Excerpt:
========================================

# My rolling workbench



## mikeinkaty (Dec 15, 2012)

I have this enclosed workbench which has a 4'x8' top that I used to have woodworking tools on. Cleaned it off yesterday as I no longer do any appreciable amount of woodwork. It has a 4" duct in the center of the top that hooked to my 2hp dust collector. The DC set outside and was connected to the workbench with 4" flex hose and blast gates.

I got a small Brute brand (heavy wall) plastic garbage can at HD and cut a 12" wide by 18" tall hole in the side and screwed it upside down to the top of the workbench. I then connected a 4" flex pipe from the garbage can to the dust collector outlet on the top of the bench. Outside I removed my DC and put a 300 cfm blower at the end of the hose. I have a remote control for turning the fan on and off.

I turned on the fan and made a lot of smoke under the garbage can and the fan sucked all the smoke out with none escaping! I have a 12 x 18 piece of plexiglass as the door to my new fume hood. I have a small electric hotplate for heating needs.

========================================

Task set:
A – Reproduce the part of the workbench post that opens with the words containing "## mikeinkaty (Dec" and closes with "and blast gates.".
B – In the workbench post, why did the poster clear the woodworking tools off the workbench?
C – In the workbench post, how large was the hole cut in the side of the garbage can?
The records below have no connection to the workbench post.

Recorded data:
========================================

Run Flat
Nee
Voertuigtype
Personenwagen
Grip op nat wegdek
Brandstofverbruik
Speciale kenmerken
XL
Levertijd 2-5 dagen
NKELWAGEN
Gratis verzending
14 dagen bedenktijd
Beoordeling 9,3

========================================

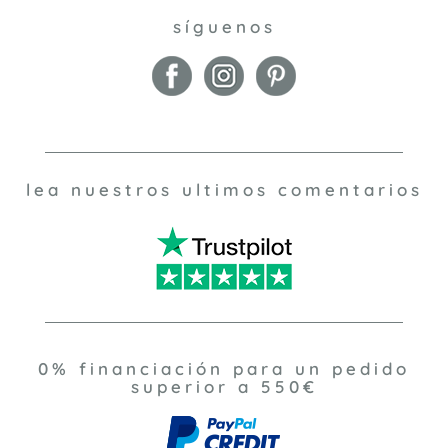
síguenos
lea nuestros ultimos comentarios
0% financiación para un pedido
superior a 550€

========================================

Exercise results:
A –
## mikeinkaty (Dec 15, 2012)

I have this enclosed workbench which has a 4'x8' top that I used to have woodworking tools on. Cleaned it off yesterday as I no longer do any appreciable amount of woodwork. It has a 4" duct in the center of the top that hooked to my 2hp dust collector. The DC set outside and was connected to the workbench with 4" flex hose and blast gates.

B – The poster cleared off the workbench because they no longer do any appreciable amount of woodwork.

C – 12 inches wide by 18 inches tall.